■ WHAT YOU ARE ASKED TO DO ■
For the copy, please give all of the data again exactly and leave the pictures out.

■ MATERIAL FOR THE TASK ■
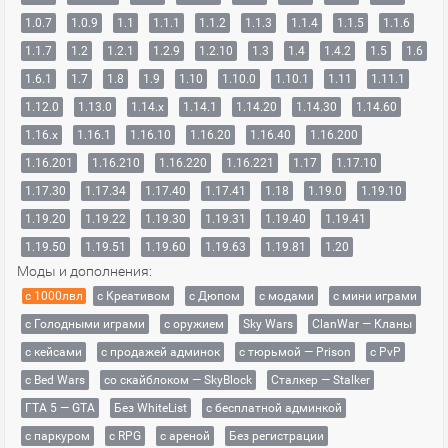
1.0.7
1.0.9
1.1
1.1.1
1.1.2
1.1.3
1.1.4
1.1.5
1.1.6
1.1.7
1.2
1.2.1
1.2.9
1.2.10
1.3
1.4
1.4.2
1.5
1.6
1.6.1
1.7
1.8
1.9
1.10
1.10.0
1.10.1
1.11
1.11.1
1.12.0
1.13.0
1.14.x
1.14.1
1.14.20
1.14.30
1.14.60
1.16.x
1.16.1
1.16.10
1.16.20
1.16.40
1.16.200
1.16.201
1.16.210
1.16.220
1.16.221
1.17
1.17.10
1.17.30
1.17.34
1.17.40
1.17.41
1.18
1.19.0
1.19.10
1.19.20
1.19.22
1.19.30
1.19.31
1.19.40
1.19.41
1.19.50
1.19.51
1.19.60
1.19.63
1.19.81
1.20
Моды и дополнения:
с 1000лвл
c Креативом
с Дюпом
с модами
с мини играми
с Голодными играми
с оружием
Sky Wars
ClanWar — Кланы
с кейсами
с продажей админок
с тюрьмой — Prison
с PvP
с Bed Wars
со скайблоком — SkyBlock
Сталкер — Stalker
ГТА 5 — GTA
Без WhiteList
с бесплатной админкой
с паркуром
с RPG
с ареной
Без регистрации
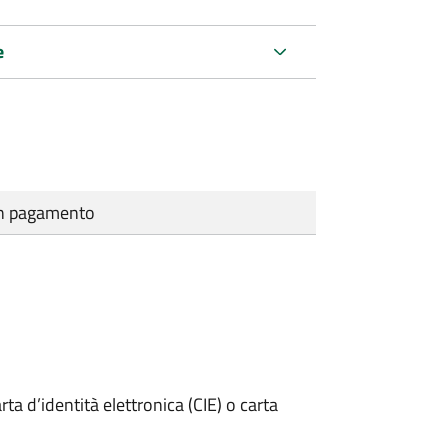
e
cun pagamento
rta d’identità elettronica (CIE) o carta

■ TASK RESPONSE ■
1.0.7
1.0.9
1.1
1.1.1
1.1.2
1.1.3
1.1.4
1.1.5
1.1.6
1.1.7
1.2
1.2.1
1.2.9
1.2.10
1.3
1.4
1.4.2
1.5
1.6
1.6.1
1.7
1.8
1.9
1.10
1.10.0
1.10.1
1.11
1.11.1
1.12.0
1.13.0
1.14.x
1.14.1
1.14.20
1.14.30
1.14.60
1.16.x
1.16.1
1.16.10
1.16.20
1.16.40
1.16.200
1.16.201
1.16.210
1.16.220
1.16.221
1.17
1.17.10
1.17.30
1.17.34
1.17.40
1.17.41
1.18
1.19.0
1.19.10
1.19.20
1.19.22
1.19.30
1.19.31
1.19.40
1.19.41
1.19.50
1.19.51
1.19.60
1.19.63
1.19.81
1.20
Моды и дополнения:
с 1000лвл
c Креативом
с Дюпом
с модами
с мини играми
с Голодными играми
с оружием
Sky Wars
ClanWar — Кланы
с кейсами
с продажей админок
с тюрьмой — Prison
с PvP
с Bed Wars
со скайблоком — SkyBlock
Сталкер — Stalker
ГТА 5 — GTA
Без WhiteList
с бесплатной админкой
с паркуром
с RPG
с ареной
Без регистрации
e
cun pagamento
rta d’identità elettronica (CIE) o carta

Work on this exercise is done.